For youth, AI is starting to feel as natural as using a search engine, like Google, for their day to day inquiries. In Kids Help Phone’s 2025 study exploring how Canadian youth engage with mental health content online, they found that:
69% of youth said AI-generated mental health content was helpful
17% had used tools like ChatGPT for mental health advice
While AI responses can seem helpful in the moment, these interactions often lack the specific context required to keep youth safe. To address this, Kids Help Phone set out to explore what a generative AI system might look like when it is designed to detect nuance in language during these conversations with youth.
For over a month, we had co-built a prototype called the AI Starter Kit: a modular, multi-agent system designed to help organizations experiment with AI safely in high-trust environments.
Exploring “Proof of Care”
The goal was to create a safe environment where AI could support youth mental health conversations and provide the right support.
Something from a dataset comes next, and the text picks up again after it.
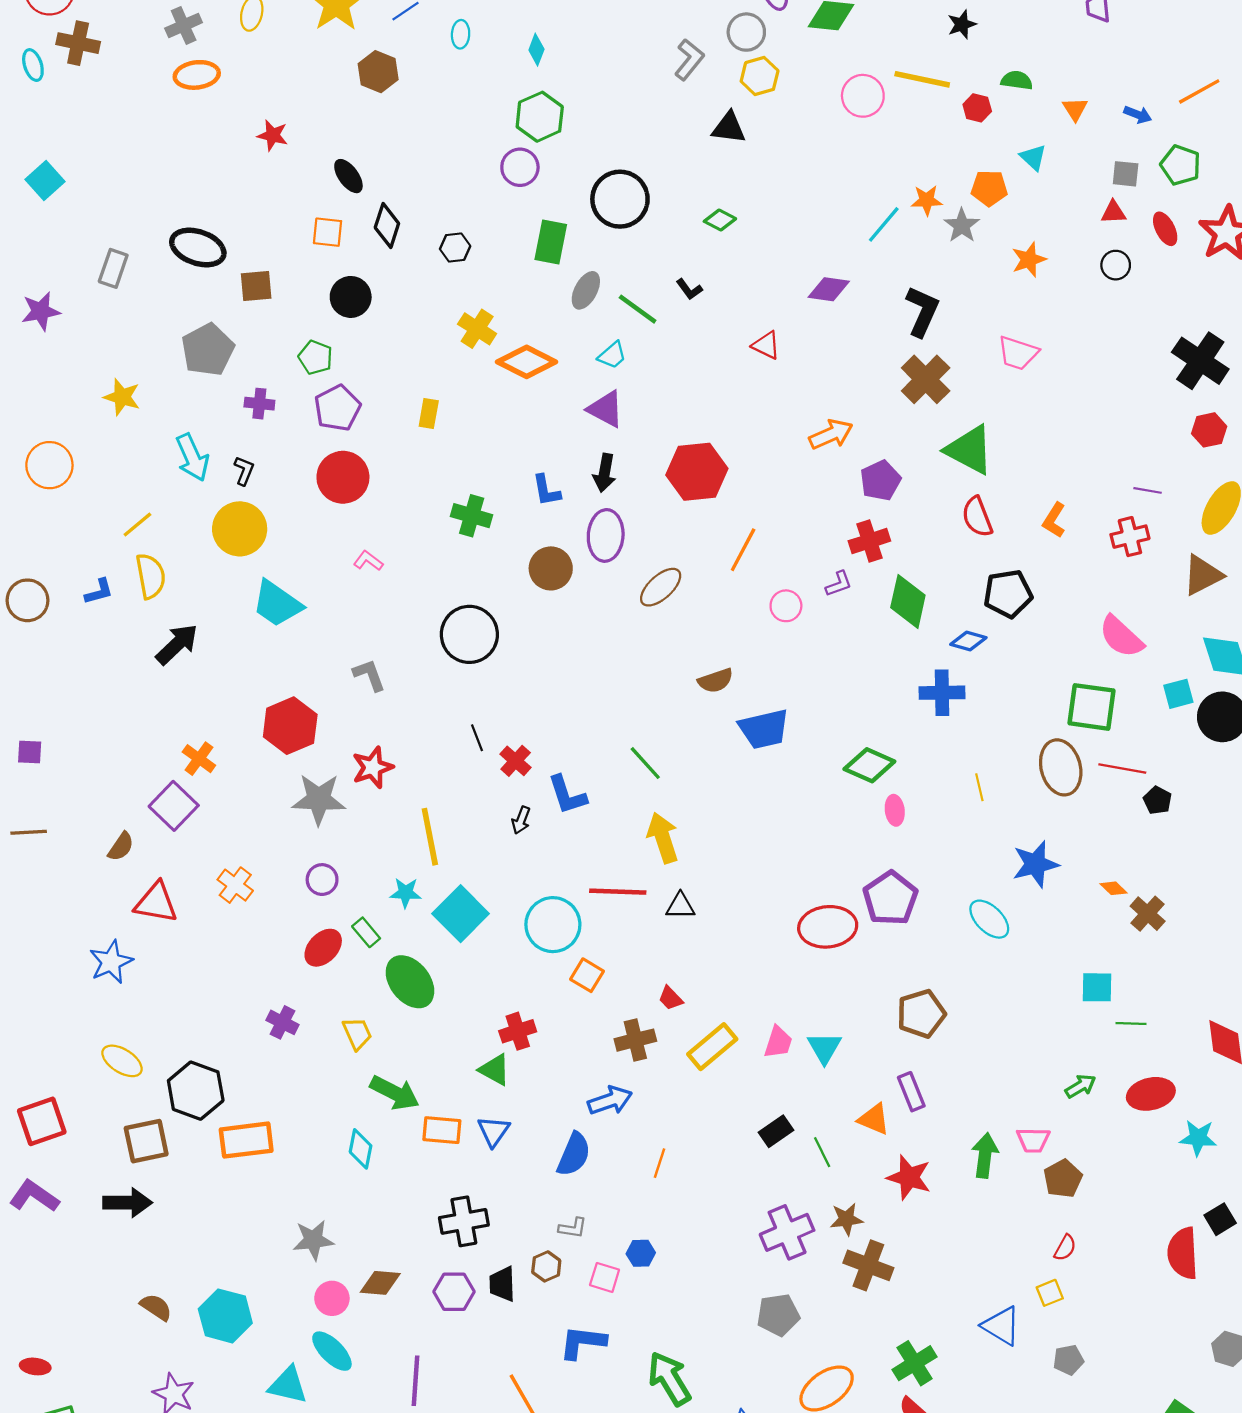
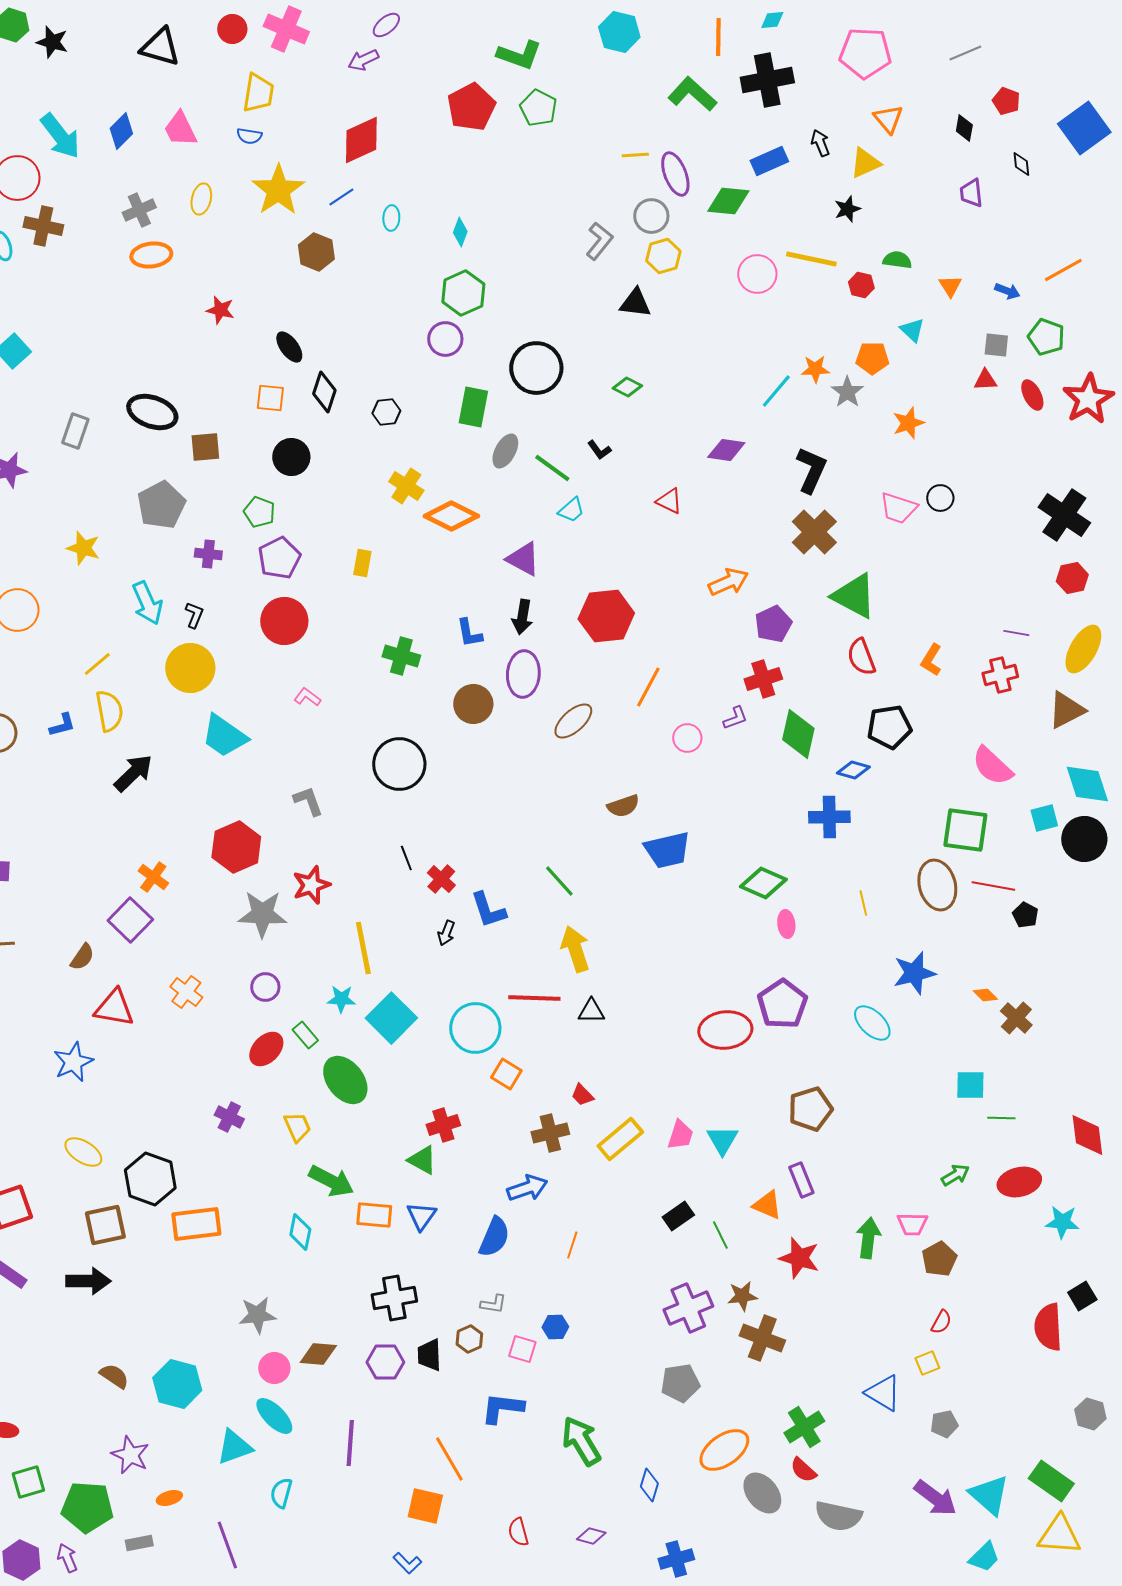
black circle: (1116, 265) -> (940, 498), moved
cyan trapezoid: (612, 355) -> (571, 510), moved
cyan triangle: (288, 1385) -> (234, 1447), turned -33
This meant building a system capable of:
Interpreting the emotional context of a message
Generating responses aligned with clinically informed guidance
Identifying moments where human support is necessary
Operating within safety rules shaped by experts
Rather than a single chatbot, we built a layered system of specialized AI agents. This approach ensures that every response is checked before it ever reaches a young person.

Inside the AI Starter Kit prototype
1. How messages are interpreted
In the prototype, messages enter through a secured system where identifiable information is removed before processing. We then explored a Classification Agent to interpret emotional tone, surface key topics like anxiety, and flag potential safety risks. This analysis informs which clinical guidelines should apply to the response.
2. How responses are formed
Once the intent is understood, the Chat Agent generates a response based on the following:
The latest message
The conversation history (if there is one)
Kids Help Phone approved guidelines: tone, clinical rules, and escalation protocols
Using Cohere’s Command-A, the model handles the flow of the conversation while staying strictly within defined safety boundaries.
Only the essentials are passed to the model, which keeps the system fast, efficient, and cost-effective.
3. A review layer for safety and tone
Before a message is delivered, a Judge Agent reviews the response. If the “judge” flags a concern regarding tone or accuracy, the message is revised. If it fails a second time, the system pauses and encourages the youth to connect with a human counselor.
4. How the system routes to human support
If a user expresses distress, suicidal thoughts, panic, or anything else that needs urgent care, the system would follow predefined safety protocols from Kids Help Phone.
Rather than trying to solve the situation itself, the AI recommends human support. If the young person declines, the system switches to safety planning while continuing to encourage connection.
Transparency and Privacy
The prototype was designed with logging and auditability in mind. Reviewers and prompt engineers track model performance against safety and satisfaction metrics, which would allow the system to improve over time.
No identifiable or protected youth data was used in the development or testing of this prototype. To further protect privacy, each conversation is designed to automatically expire after 15 minutes. This ensures the AI retains no ongoing memory, preventing the formation of long-term “AI relationships” and protecting user anonymity. Through a secure admin panel, Kids Help Phone staff can monitor flagged messages and adjust prompts in real-time to ensure the highest standards of care.
Shifts from conventional chatbot design
Every decision, from the tone of voice to the escalation rules, was shaped in collaboration with clinicians, counselors, and youth.
Toolkit highlights:
Explainable AI: Every model decision can be tested and explained.
Dynamic Guidelines: Different topics trigger different clinical rules.
Privacy First: Conversations are not stored long-term for protection.
Thinking beyond a single use case
While built with Kids Help Phone, this architecture is a prototype for any context where trust is essential, including healthcare, finance, and education.
The system was built in modular form, with components intended to be flexible and open to iteration rather than fixed implementation.
What this work surfaced about trust
Youth are increasingly turning to AI for answers. This shift raises a critical question: how can the systems they encounter might be designed more responsibly?
The AI Starter Kit begins to explore what more thoughtful AI interactions with youth could look like in practice. For Kids Help Phone, this project served as a strategic space to reflect on and experiment with new approaches to digital support. This collaboration offered early signals around:
A possible framework for responsible AI design
A controlled environment to test emerging ideas safely
Ways to translate experimentation into future product direction
It is important to state that this work represents the development and testing of a prototype. Rather than a finished solution, this work sits in an ongoing exploration of how human expertise, design thinking, and layered safeguards might come together to build products that people can trust. As Kids Help Phone continues to explore the potential of these tools, the goals and parameters within this AI Starter Kit will continue to evolve.